Records for the exercise section start
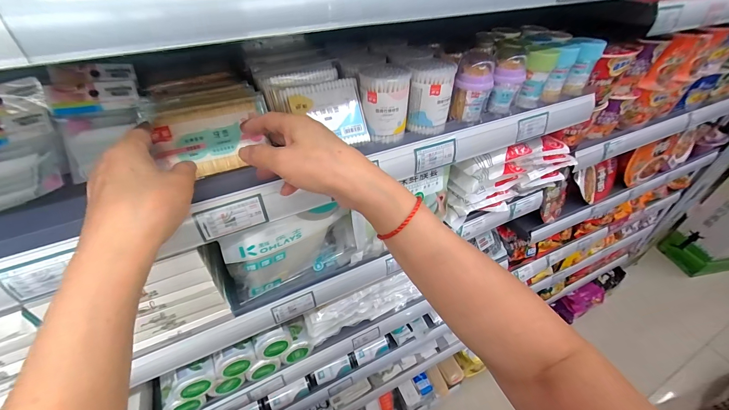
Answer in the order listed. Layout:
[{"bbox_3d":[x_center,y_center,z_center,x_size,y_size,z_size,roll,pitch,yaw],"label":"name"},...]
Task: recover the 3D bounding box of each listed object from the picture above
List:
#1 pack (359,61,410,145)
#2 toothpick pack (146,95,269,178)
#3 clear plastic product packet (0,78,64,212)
[{"bbox_3d":[0.025,-0.124,0.371,0.056,0.074,0.069,6,43,5],"label":"pack"},{"bbox_3d":[-0.158,-0.073,0.330,0.114,0.075,0.016,-18,5,-21],"label":"toothpick pack"},{"bbox_3d":[-0.368,-0.060,0.316,0.086,0.021,0.145,-28,72,-22],"label":"clear plastic product packet"}]

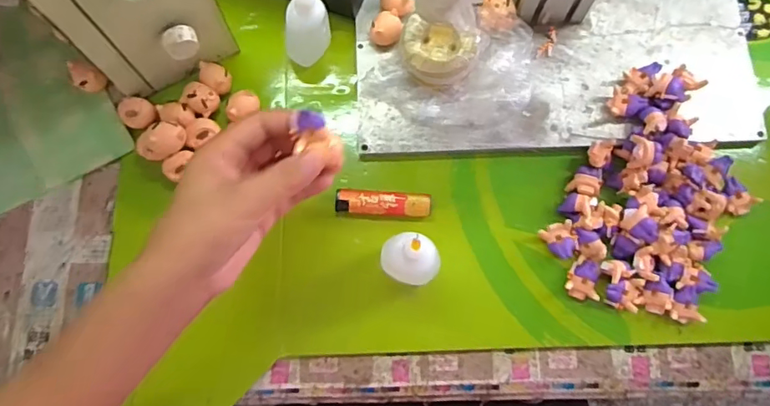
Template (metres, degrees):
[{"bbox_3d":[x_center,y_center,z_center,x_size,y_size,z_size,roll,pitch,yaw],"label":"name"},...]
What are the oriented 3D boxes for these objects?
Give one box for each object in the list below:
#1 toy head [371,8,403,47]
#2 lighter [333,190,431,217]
[{"bbox_3d":[0.002,-0.157,0.475,0.027,0.020,0.030,2,78,0],"label":"toy head"},{"bbox_3d":[-0.001,0.001,0.447,0.080,0.013,0.019,3,78,0],"label":"lighter"}]

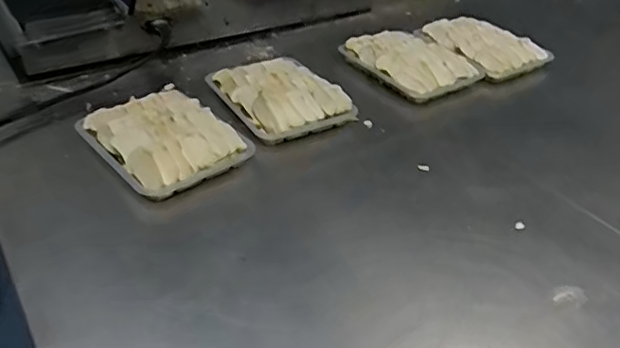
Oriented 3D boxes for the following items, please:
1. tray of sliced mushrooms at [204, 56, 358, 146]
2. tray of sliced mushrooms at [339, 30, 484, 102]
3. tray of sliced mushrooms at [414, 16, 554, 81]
[{"bbox_3d":[-0.039,-0.102,0.718,0.135,0.037,0.177,-19,40,-26],"label":"tray of sliced mushrooms"},{"bbox_3d":[0.146,-0.159,0.809,0.129,0.038,0.173,-18,40,-25],"label":"tray of sliced mushrooms"},{"bbox_3d":[0.265,-0.198,0.866,0.140,0.041,0.173,-24,43,-31],"label":"tray of sliced mushrooms"}]

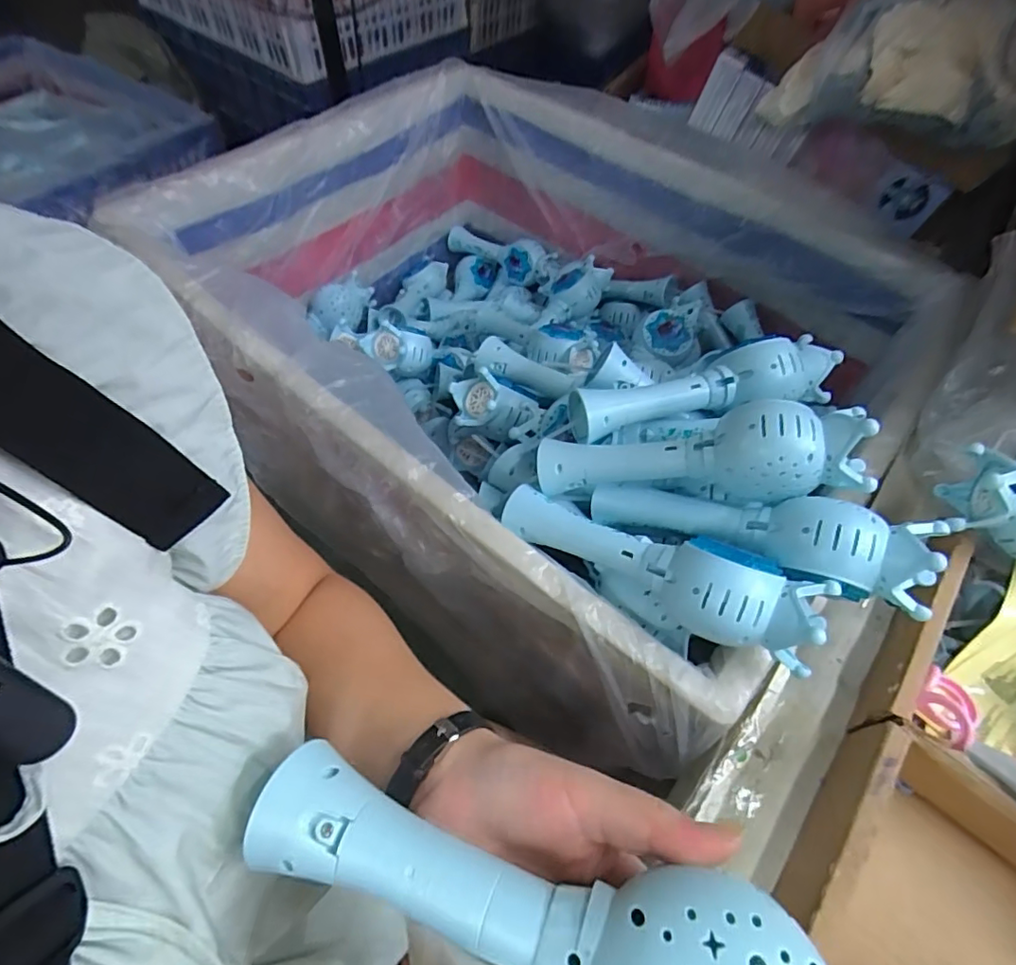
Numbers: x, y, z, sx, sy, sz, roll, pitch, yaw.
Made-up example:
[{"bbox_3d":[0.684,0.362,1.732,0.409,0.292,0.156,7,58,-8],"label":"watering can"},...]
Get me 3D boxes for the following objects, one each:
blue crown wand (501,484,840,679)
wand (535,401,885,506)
[{"bbox_3d":[0.101,0.058,0.400,0.235,0.067,0.065,20,55,34],"label":"blue crown wand"},{"bbox_3d":[0.135,-0.019,0.415,0.233,0.056,0.051,-4,51,27],"label":"wand"}]

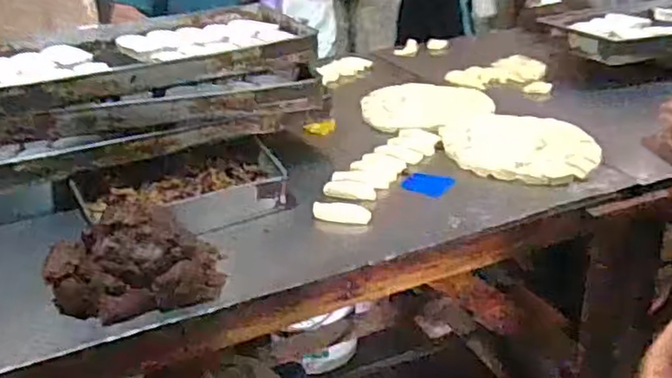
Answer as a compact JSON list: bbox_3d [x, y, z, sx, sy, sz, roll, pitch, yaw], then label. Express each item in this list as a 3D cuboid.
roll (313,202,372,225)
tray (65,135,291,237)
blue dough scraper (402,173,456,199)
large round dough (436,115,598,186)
[{"bbox_3d":[0.011,0.042,1.219,0.113,0.029,0.035,10,30,21],"label":"roll"},{"bbox_3d":[-0.292,0.008,1.267,0.378,0.070,0.221,-12,30,-20],"label":"tray"},{"bbox_3d":[0.180,-0.010,1.303,0.092,0.004,0.081,15,37,29],"label":"blue dough scraper"},{"bbox_3d":[0.377,-0.090,1.389,0.319,0.042,0.269,10,30,20],"label":"large round dough"}]

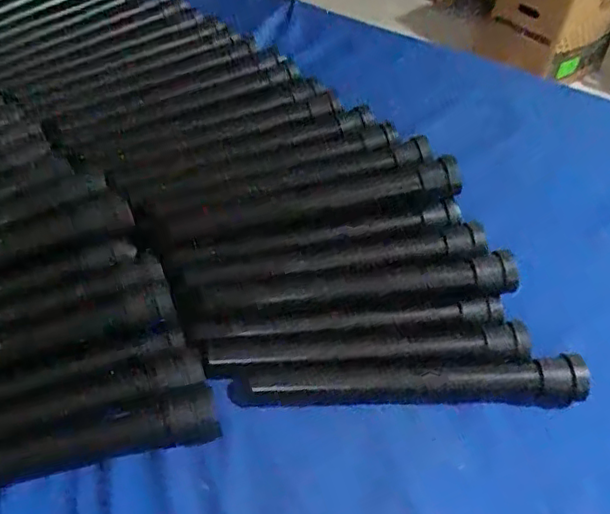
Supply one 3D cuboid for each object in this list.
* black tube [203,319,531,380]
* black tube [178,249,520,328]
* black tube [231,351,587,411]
[{"bbox_3d":[0.048,0.072,0.462,0.244,0.024,0.030,-1,45,-3],"label":"black tube"},{"bbox_3d":[0.036,0.025,0.473,0.262,0.028,0.029,-4,45,-6],"label":"black tube"},{"bbox_3d":[0.077,0.092,0.441,0.257,0.026,0.031,0,45,-2],"label":"black tube"}]

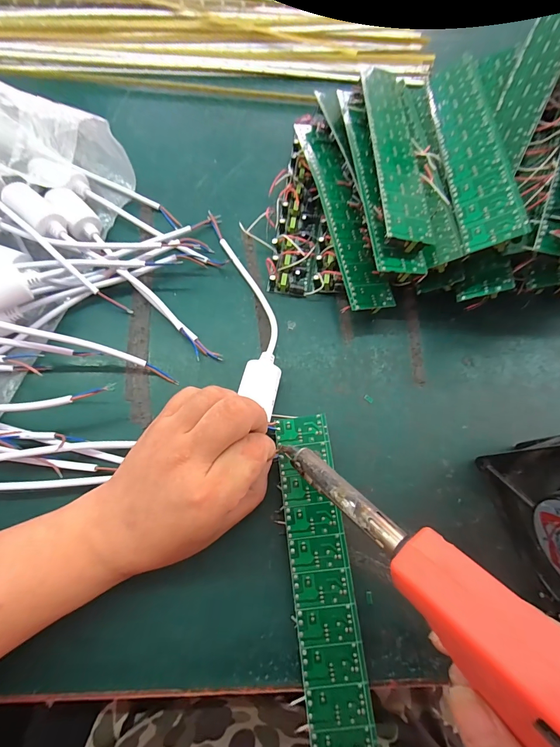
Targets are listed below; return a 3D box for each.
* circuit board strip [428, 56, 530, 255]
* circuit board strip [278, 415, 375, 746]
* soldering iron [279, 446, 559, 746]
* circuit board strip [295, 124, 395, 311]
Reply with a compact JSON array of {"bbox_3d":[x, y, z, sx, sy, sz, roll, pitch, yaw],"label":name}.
[{"bbox_3d":[0.151,-0.181,0.264,0.040,0.008,0.197,-13,64,33],"label":"circuit board strip"},{"bbox_3d":[0.027,0.131,0.227,0.037,0.017,0.200,-6,71,-3],"label":"circuit board strip"},{"bbox_3d":[0.061,0.088,0.155,0.032,0.031,0.171,-40,37,-13],"label":"soldering iron"},{"bbox_3d":[0.056,-0.145,0.295,0.039,0.010,0.196,-8,73,-16],"label":"circuit board strip"}]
Records for the exercise section end
## Exercise prompt
Go through the data above and count the lines that hold "boxes". Respond with the number and no other words.

## Response below
3